Ferran Torres marca o gol decisivo na prorrogação, garante a vitória por 1 a 0 e coloca a seleção espanhola novamente no topo do futebol mundial.

A Espanha voltou ao lugar mais alto do futebol mundial. Em uma final marcada pelo domínio da equipe europeia durante praticamente toda a partida, a seleção espanhola venceu a Argentina por 1 a 0 na prorrogação, neste domingo (19), em Nova Jersey, e conquistou seu segundo título da Copa do Mundo. O gol da vitória foi marcado por Ferran Torres, que saiu do banco de reservas para decidir a partida e encerrar um jejum de 16 anos sem levantar a principal taça do futebol.

Campeã em 2010, na África do Sul, a Espanha agora passa a integrar o grupo das seleções bicampeãs mundiais. A conquista foi celebrada diante de antigos ídolos da geração campeã, como Iker Casillas, Xavi Hernández, Carles Puyol e Andrés Iniesta, autor do gol do primeiro título espanhol.

O confronto foi amplamente controlado pela equipe comandada pela Fúria, que criou as melhores oportunidades ao longo dos 120 minutos. A resistência argentina, liderada pelo goleiro Emiliano Martínez, manteve o empate até a prorrogação, quando Ferran Torres aproveitou assistência de Nico Williams e definiu o placar.

Pouco depois, o atacante chegou a balançar as redes novamente, mas o lance foi invalidado por impedimento. Nos minutos finais, a Argentina tentou pressionar em bolas paradas, porém encontrou dificuldades para superar a defesa espanhola, considerada a menos vazada da competição.

Além do título, a Espanha estabeleceu novos marcos históricos.

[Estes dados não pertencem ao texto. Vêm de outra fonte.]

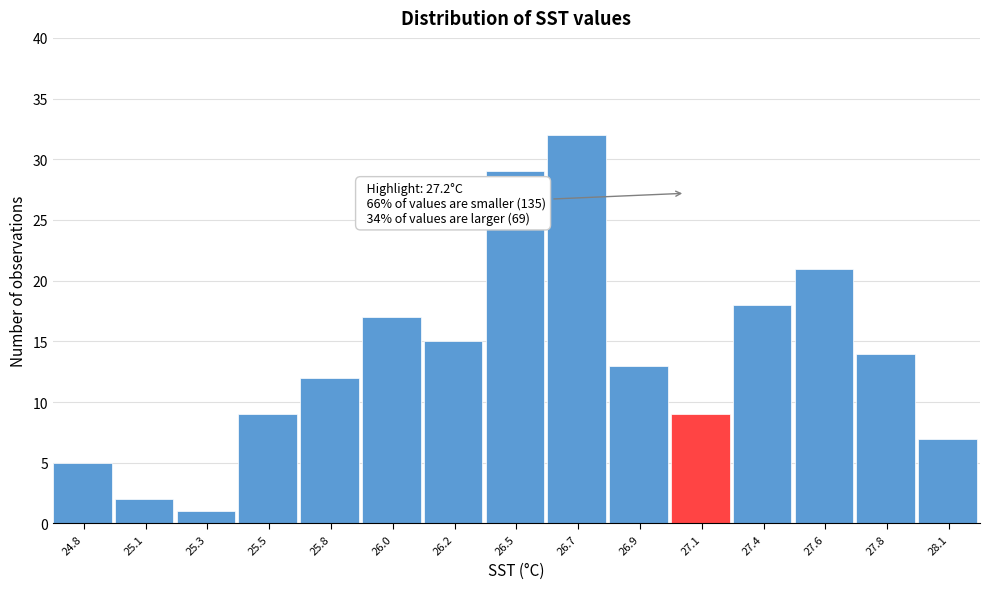

Reading left to right, what are all the values shown in this chart?

5	2	1	9	12	17	15	29	32	13	9	18	21	14	7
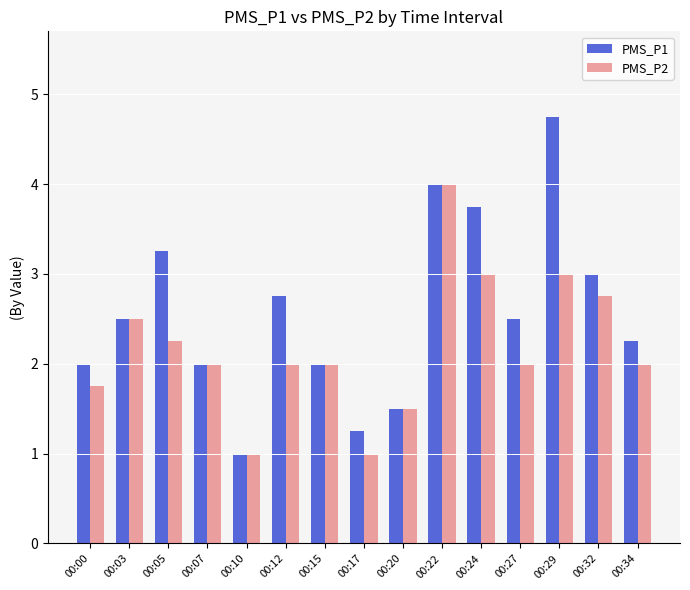

Count the number of data series in this chart.

2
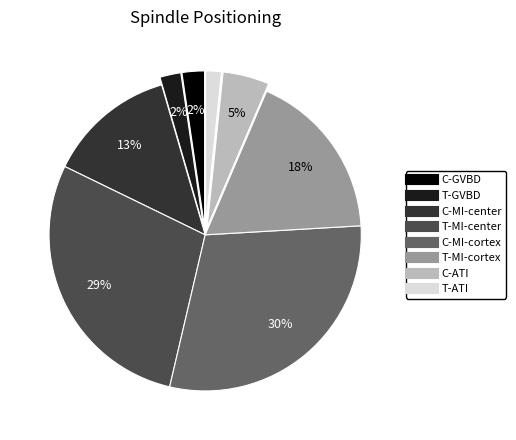

Which slice is the largest?

C-MI-cortex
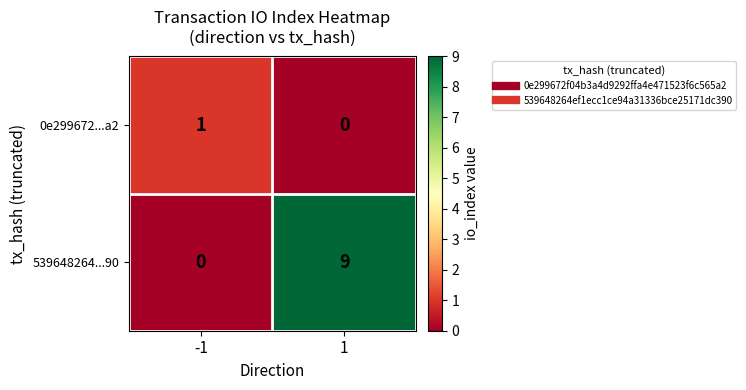

List the series in order of their overall mean, lowest first.

0e299672...a2, 539648264...90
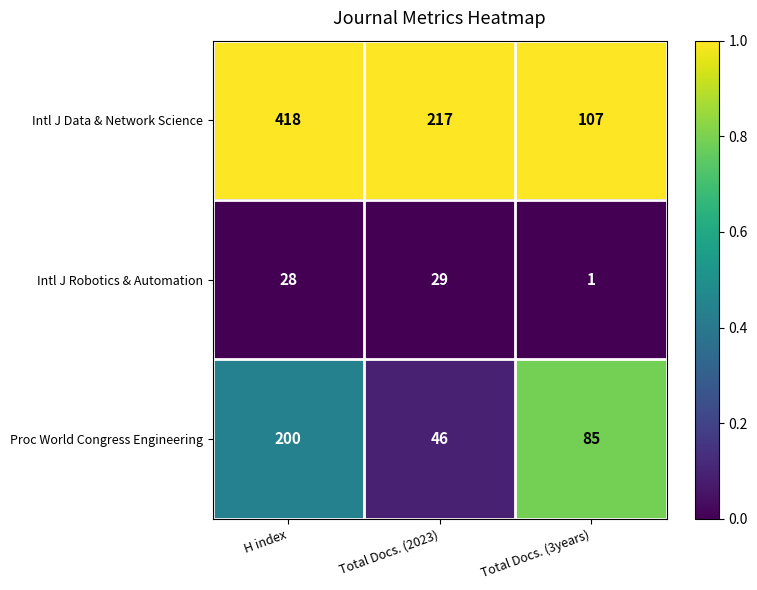

Reading left to right, transcribe all the data shown in this chart.

Intl J Data & Network Science: H index=418	Total Docs. (2023)=217	Total Docs. (3years)=107
Intl J Robotics & Automation: H index=28	Total Docs. (2023)=29	Total Docs. (3years)=1
Proc World Congress Engineering: H index=200	Total Docs. (2023)=46	Total Docs. (3years)=85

A seleção alcançou 38 partidas consecutivas de invencibilidade, superando a sequência registrada pela Itália entre 2018 e 2021. Também tornou-se o primeiro país a reunir simultaneamente os títulos mundiais masculino e feminino, já que as espanholas conquistaram a Copa do Mundo de 2023.

A conquista também reforça a força da renovação espanhola. Jogadores como Pedri, Gavi, Nico Williams e Lamine Yamal despontam como base da equipe para os próximos ciclos. Aos 19 anos, Yamal tornou-se um dos mais jovens campeões mundiais da história e desponta como principal referência da nova geração.

Pelo lado argentino, o resultado adiou o sonho do tetracampeonato e marcou a despedida de Lionel Messi das Copas do Mundo. Aos 39 anos, o camisa 10 encerra sua trajetória em Mundiais com o título conquistado em 2022, dois vice-campeonatos (2014 e 2026) e 21 gols marcados na competição.